The Advisors' Blog

This blog features wisdom from respected compensation consultants and lawyers

November 15, 2017

Stock Options: RIP in 2018?

Broc Romanek

Here’s a note that I received from a member last night worth reading:

Recently proposed tax legislation (first by the by the House of Representatives, which has since reversed its position – but then the Senate bill revived this position) would impose federal income tax on the value of employee stock options as they vest, which could severely curtail the use of this long-standing equity compensation scheme. Under current tax law, stock options are generally not taxed until exercise, which allows the option holder to trigger taxation based on a stock price and date the option holder feels is optimal for their situation.

The proposed legislation also taxes subsequent increases in the value of the stock option on an annual basis in the event the participant does not exercise the stock option on the vest date. Under the proposed legislation it is unclear if a subsequent reduction in the value of an unexercised stock option would result in a reduction in taxable income, although it’s hard to imagine option holders delaying exercise after the option is taxed at vest, hoping to see the stock price drop so they can recoup some of the tax.

Most employee stock options vest over a three- to four-year period, typically in equal increments. A number of high tech companies vest stock options in monthly or quarterly increments after the 1st anniversary of the award. Putting aside the tax inefficiency created by the new tax legislation, the administrative burden of taxing stock options annually, monthly or quarterly might be sufficient reason for many employers to abandon stock options.

For some stock option critics, including a well-known investor from Omaha, Nebraska, the demise of stock options is long overdue. These critics argue that stock option holders benefit from a rising stock market (“rising tides lift all ships”) and the resulting gains are often undeserved. Others have referred to stock options as a “blunt instrument” for delivering compensation, as the resulting value is usually much higher or lower than the “expected” value at the time of grant.

Based on a recent survey of over 400 companies conducted by Deloitte Consulting in conjunction with the NASPP, the prevalence and emphasis on stock options has been on the decline for some time. Based on the latest findings, 51% of survey participants grant stock options compared to 89% of participants who grant time vested restricted stock and 81% of whom grant performance shares. Even among “high tech” survey participants, only 51% grant stock options.

There are several reasons for the decline in stock options, including the high level of uncertainty and compensation volatility, the significant number of shares and corresponding dilution required when using stock options compared to other equity compensation alternatives, and proxy advisory firm pressure to award performance-vested stock awards.

Despite the decline in stock option usage (with an increase in RSUs, etc.), there are a number of companies that continue to rely exclusively on stock options to attract & reward employees. Among these are start-up companies that have limited resources, and can only share future value creation with employees. Private equity owned portfolio companies are also significant users of stock options, as private equity owners are paid based on stock price appreciation, and stock options are an elegant way to align the interests of the owners and employees.
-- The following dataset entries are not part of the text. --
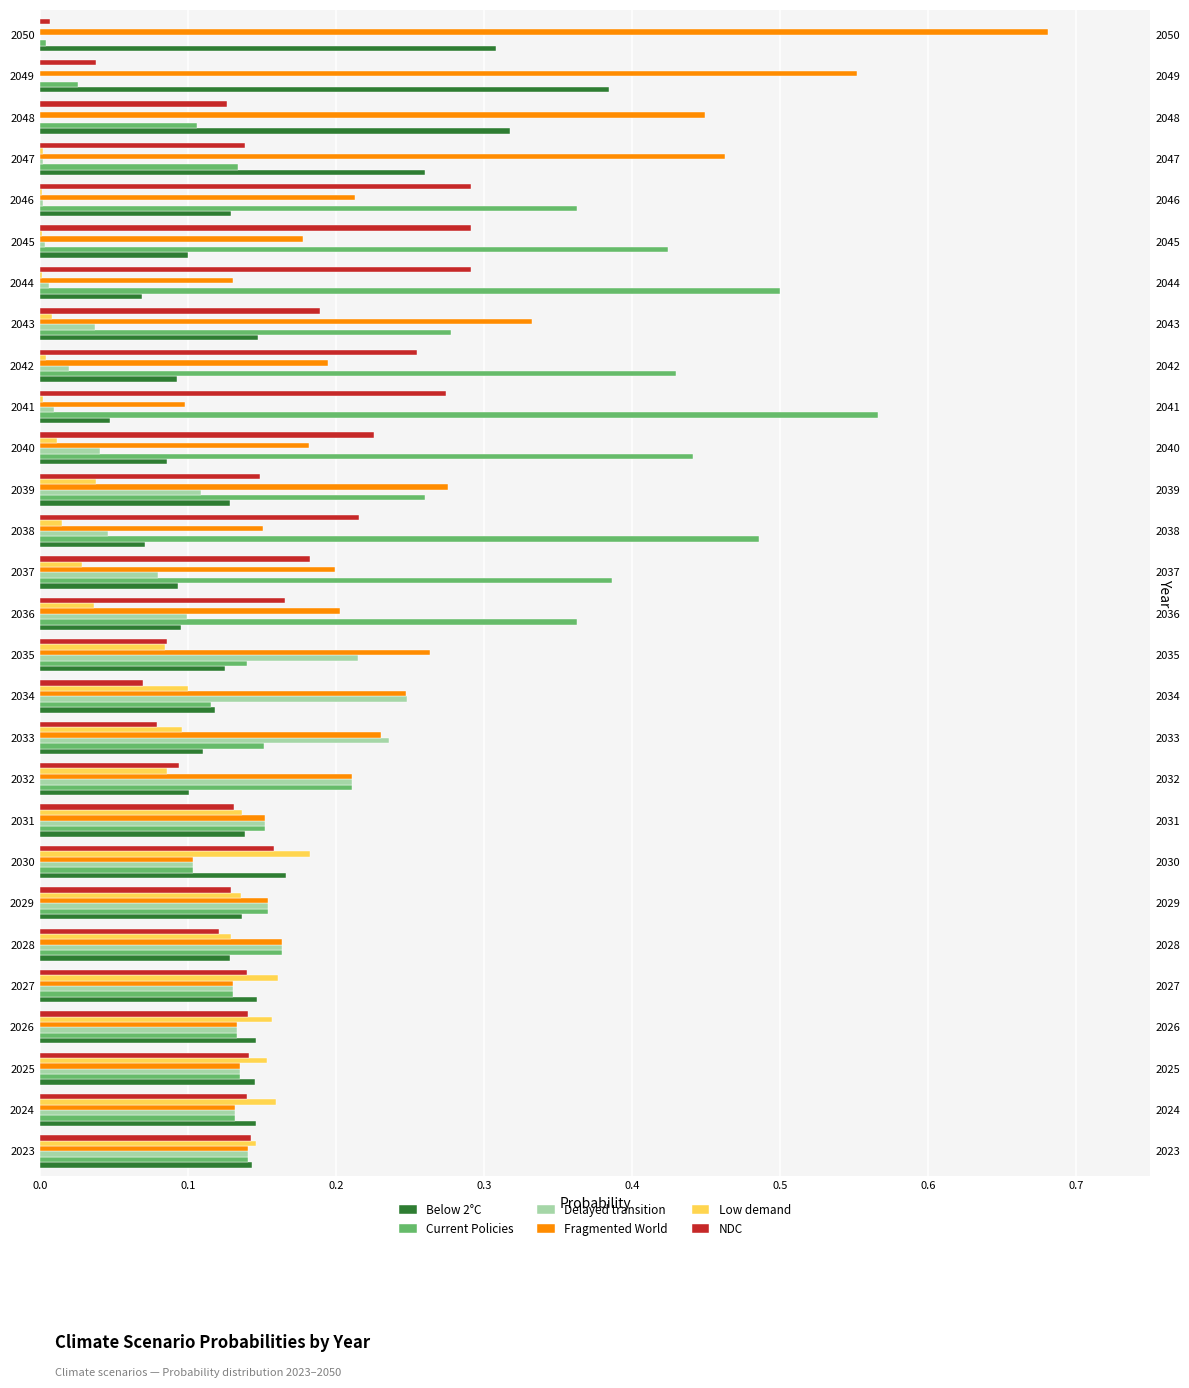

How many groups of bars are there?

28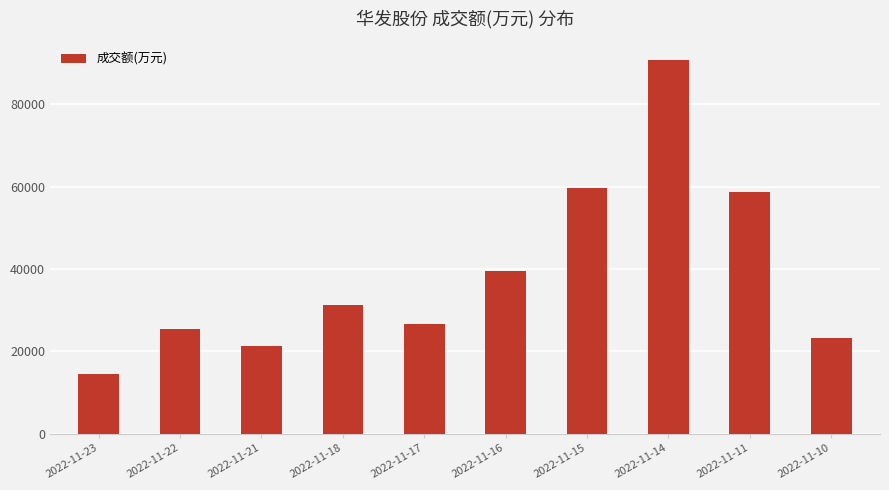

What is the sum of the values at 2022-11-11 and 2022-11-18?

90016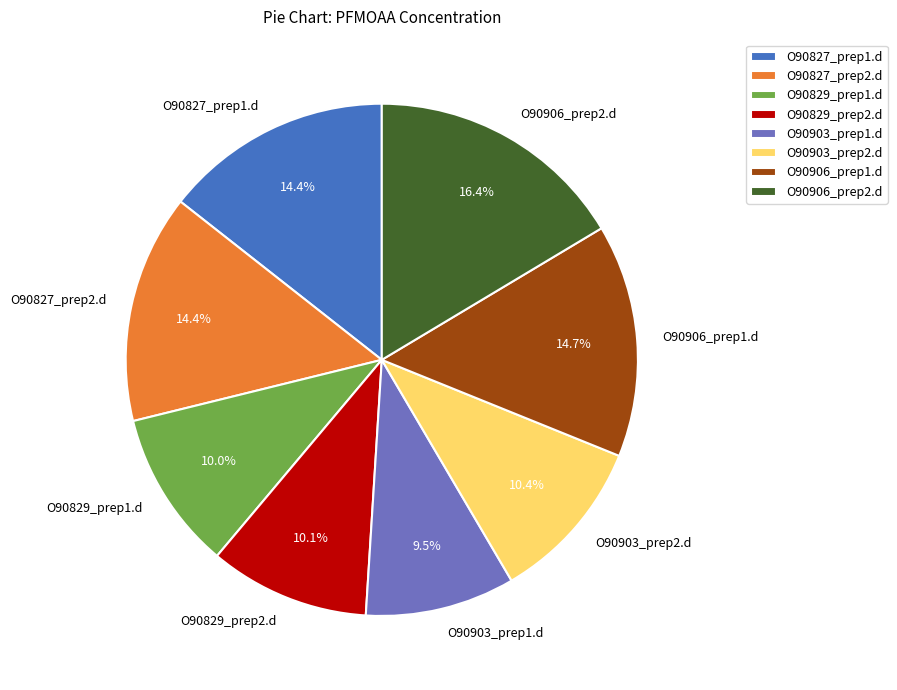

Is O90829_prep2.d the majority of the pie?

No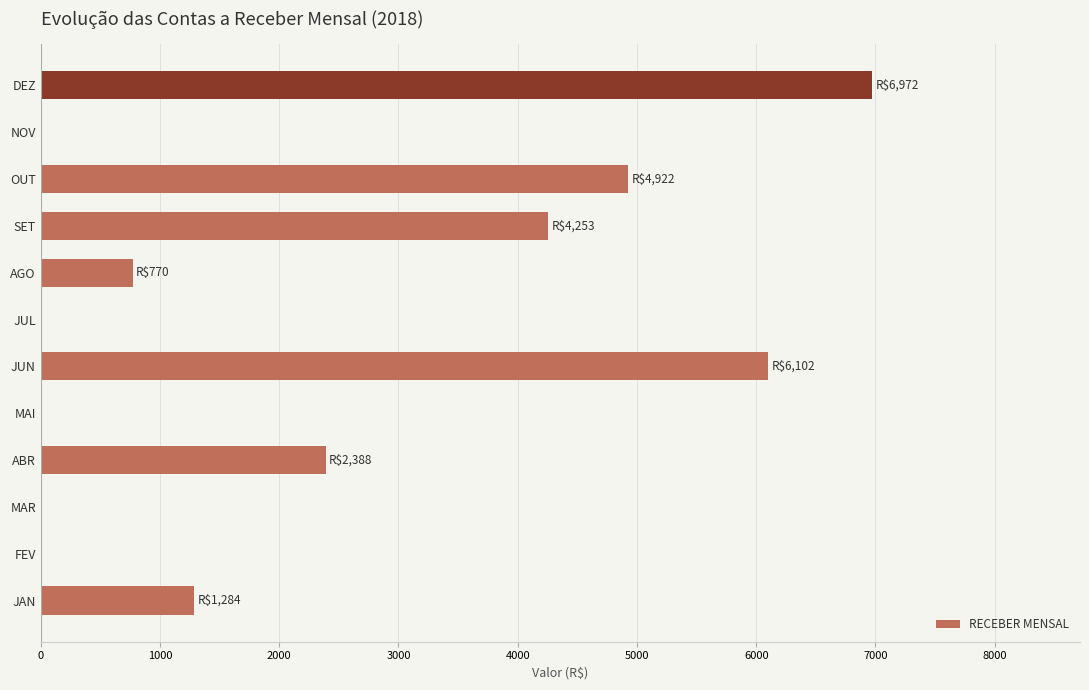

Approximately how many times larger is the value at ABR compared to SET?

0.6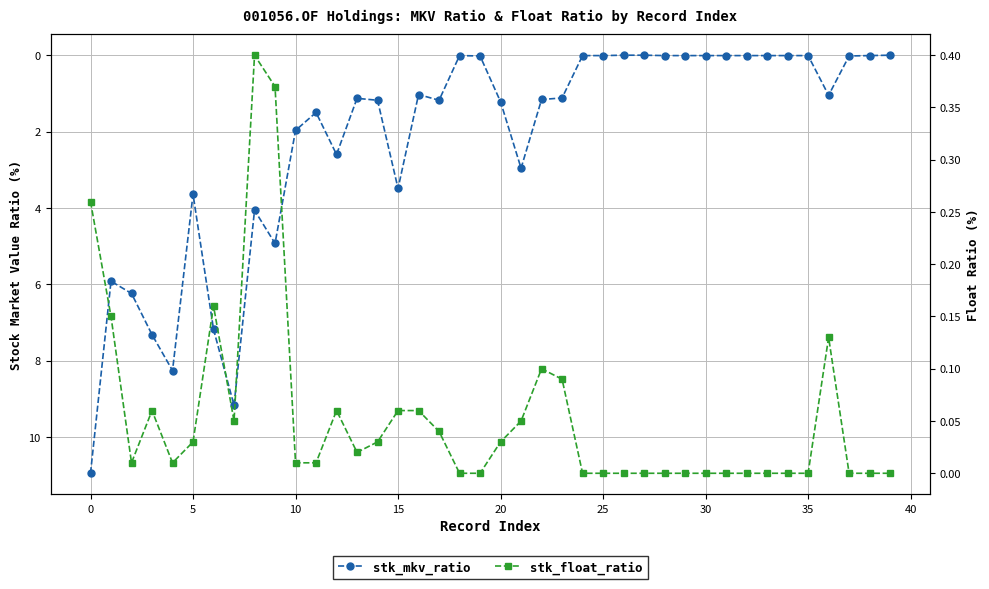

List the series in order of their peak value, highest first.

stk_mkv_ratio, stk_float_ratio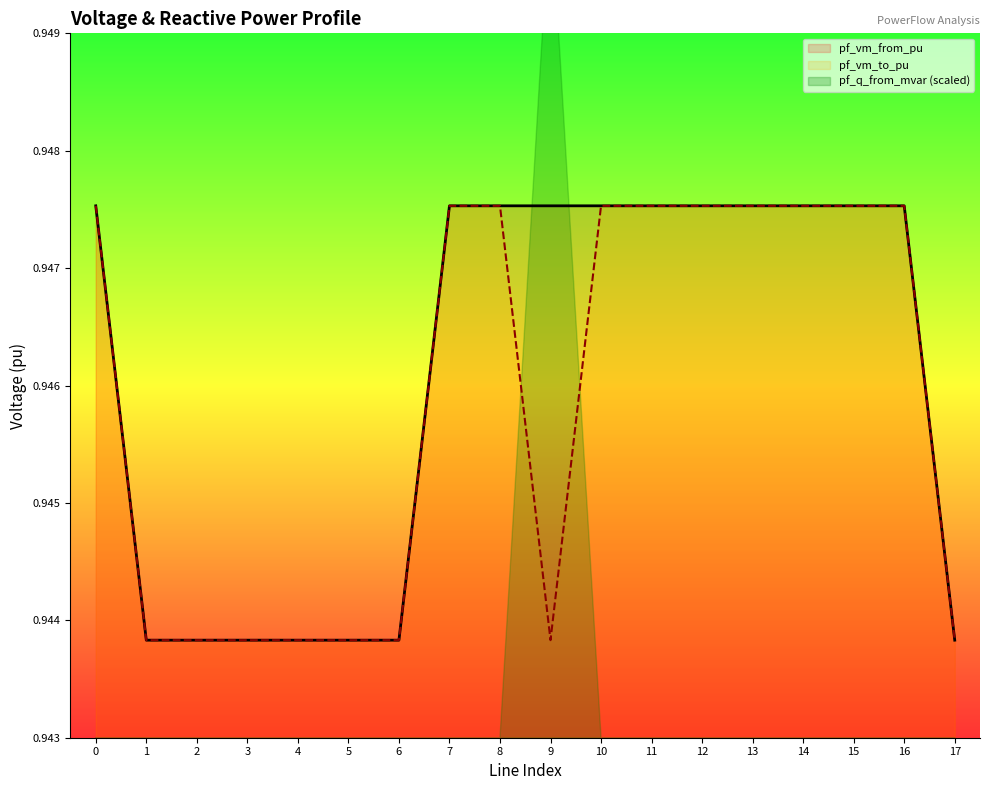

The value of pf_vm_from_pu at 9 is 1.5. True or false?

False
What is truly perverse about the proposed legislation is it actually produces less tax revenue for the Federal government than the current rules. Here is a simple example, to illustrate the point. Assume a stock option is granted with an exercise price of $10, and it vests on the third anniversary of the grant when the FMV is $13. The option is exercised in year 7 when the FMV is $20.

Under current tax law, the option holder earns $10 of ordinary income, and assume the federal government collects 25%, or $2.50. Under the proposed rule, the option is taxed at vest, which will most likely cause the option holder to exercise and sell the shares. In this case, the option holder realizes $3 of ordinary income, and at 25%, the Federal Government collects $.75 of tax. While it is true, the Fed gets its money in year 3 versus year 7, given the Fed’s low cost of funds, the present value of the year 7 tax equals about $2.30 in year 3 compared to $.75, a reduction of close to 68% in collections.

Of course, the stock has to increase beyond the year 3 stock price of $13 at 10% per year for the math to work as illustrated, but why would the Fed want to bet against future appreciation of 10’s of millions of stock options, when it is trying to pursue policies that spark accelerated economic growth for the economy?

The proposed stock option law, if passed, will be hugely unpopular among many companies and their employees, rob start-ups and other very entrepreneurial organizations with an effective way to share value creation with employees, lower tax receipts and undoubtedly result in a shift to other forms of compensation that cost shareholders more and are less effective in motivating employees. So, let’s hope Congress takes a deep breath, counts to 10, and decides to forget the whole thing.